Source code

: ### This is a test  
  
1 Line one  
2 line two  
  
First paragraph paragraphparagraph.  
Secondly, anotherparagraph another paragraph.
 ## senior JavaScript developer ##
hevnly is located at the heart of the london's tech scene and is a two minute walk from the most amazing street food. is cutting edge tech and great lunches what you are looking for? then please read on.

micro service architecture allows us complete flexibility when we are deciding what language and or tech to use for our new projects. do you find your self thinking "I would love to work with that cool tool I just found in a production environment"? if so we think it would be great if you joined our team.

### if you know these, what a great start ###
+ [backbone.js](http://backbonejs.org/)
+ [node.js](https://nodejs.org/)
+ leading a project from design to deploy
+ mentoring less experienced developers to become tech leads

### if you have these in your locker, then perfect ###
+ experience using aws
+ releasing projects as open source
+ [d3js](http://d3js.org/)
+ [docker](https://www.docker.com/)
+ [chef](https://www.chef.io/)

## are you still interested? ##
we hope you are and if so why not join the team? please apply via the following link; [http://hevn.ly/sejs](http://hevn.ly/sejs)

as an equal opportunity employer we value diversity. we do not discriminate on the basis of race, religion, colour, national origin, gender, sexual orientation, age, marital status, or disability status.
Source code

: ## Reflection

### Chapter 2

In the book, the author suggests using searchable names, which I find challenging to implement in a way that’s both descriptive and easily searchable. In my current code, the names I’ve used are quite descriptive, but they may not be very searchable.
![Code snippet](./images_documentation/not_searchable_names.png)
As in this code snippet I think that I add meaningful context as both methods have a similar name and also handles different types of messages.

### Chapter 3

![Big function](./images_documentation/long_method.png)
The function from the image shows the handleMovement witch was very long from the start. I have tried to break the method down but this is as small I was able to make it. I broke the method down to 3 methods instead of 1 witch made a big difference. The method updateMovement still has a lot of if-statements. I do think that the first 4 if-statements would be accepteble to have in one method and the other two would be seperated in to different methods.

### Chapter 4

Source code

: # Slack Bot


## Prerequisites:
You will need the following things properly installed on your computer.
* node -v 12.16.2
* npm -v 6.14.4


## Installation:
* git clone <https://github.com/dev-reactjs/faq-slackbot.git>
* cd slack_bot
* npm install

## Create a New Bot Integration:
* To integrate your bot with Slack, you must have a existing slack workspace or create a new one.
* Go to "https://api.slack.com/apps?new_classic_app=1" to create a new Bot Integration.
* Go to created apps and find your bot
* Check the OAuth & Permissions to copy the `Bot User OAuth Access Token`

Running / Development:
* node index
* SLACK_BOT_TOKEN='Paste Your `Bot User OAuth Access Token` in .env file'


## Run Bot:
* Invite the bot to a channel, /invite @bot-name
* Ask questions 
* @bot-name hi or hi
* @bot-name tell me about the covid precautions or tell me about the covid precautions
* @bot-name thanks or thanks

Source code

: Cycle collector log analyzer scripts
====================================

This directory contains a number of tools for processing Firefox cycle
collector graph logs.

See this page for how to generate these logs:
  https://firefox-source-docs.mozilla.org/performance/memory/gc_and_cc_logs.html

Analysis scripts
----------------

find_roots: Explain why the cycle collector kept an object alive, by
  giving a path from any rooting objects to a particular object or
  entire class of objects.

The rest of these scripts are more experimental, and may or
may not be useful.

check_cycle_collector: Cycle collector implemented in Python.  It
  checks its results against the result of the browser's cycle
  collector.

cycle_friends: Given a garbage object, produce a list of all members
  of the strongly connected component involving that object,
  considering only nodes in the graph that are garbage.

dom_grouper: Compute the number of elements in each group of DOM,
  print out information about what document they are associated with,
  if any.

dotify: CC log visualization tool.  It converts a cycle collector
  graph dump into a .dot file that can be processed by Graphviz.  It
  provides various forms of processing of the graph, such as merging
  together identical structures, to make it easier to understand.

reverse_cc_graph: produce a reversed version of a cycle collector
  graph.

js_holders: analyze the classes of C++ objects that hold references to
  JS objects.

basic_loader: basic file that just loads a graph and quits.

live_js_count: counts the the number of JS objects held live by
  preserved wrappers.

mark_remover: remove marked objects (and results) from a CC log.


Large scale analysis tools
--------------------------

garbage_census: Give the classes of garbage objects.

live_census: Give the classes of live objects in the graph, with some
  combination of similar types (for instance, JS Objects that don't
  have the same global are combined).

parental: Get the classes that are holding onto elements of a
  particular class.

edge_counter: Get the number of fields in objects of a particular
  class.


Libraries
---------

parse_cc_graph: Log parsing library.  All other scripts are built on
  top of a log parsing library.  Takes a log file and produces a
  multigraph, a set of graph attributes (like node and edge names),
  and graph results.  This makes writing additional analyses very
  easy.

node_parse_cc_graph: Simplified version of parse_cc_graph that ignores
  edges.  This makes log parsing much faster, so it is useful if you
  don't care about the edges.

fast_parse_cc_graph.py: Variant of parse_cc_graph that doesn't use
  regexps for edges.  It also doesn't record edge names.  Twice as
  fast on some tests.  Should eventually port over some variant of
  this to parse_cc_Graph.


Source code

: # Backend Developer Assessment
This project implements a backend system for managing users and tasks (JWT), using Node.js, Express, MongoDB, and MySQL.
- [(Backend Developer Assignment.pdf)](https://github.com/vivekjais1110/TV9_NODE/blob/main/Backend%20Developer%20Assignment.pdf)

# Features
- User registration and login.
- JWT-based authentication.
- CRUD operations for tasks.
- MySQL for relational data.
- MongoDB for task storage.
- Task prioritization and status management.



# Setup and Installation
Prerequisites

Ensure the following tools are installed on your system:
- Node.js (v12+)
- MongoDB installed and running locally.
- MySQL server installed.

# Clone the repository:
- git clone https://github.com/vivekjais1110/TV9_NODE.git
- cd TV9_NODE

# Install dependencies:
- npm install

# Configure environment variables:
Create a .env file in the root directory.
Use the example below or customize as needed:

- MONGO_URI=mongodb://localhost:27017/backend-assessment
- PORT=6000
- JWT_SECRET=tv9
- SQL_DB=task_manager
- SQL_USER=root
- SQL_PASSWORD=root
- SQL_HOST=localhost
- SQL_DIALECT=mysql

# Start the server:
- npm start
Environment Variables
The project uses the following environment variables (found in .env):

****************************************

Your assignment: Extract each line of the listing above that contains the word "installed". Case counts.

Final answer:
You will need the following things properly installed on your computer.
Ensure the following tools are installed on your system:
- MongoDB installed and running locally.
- MySQL server installed.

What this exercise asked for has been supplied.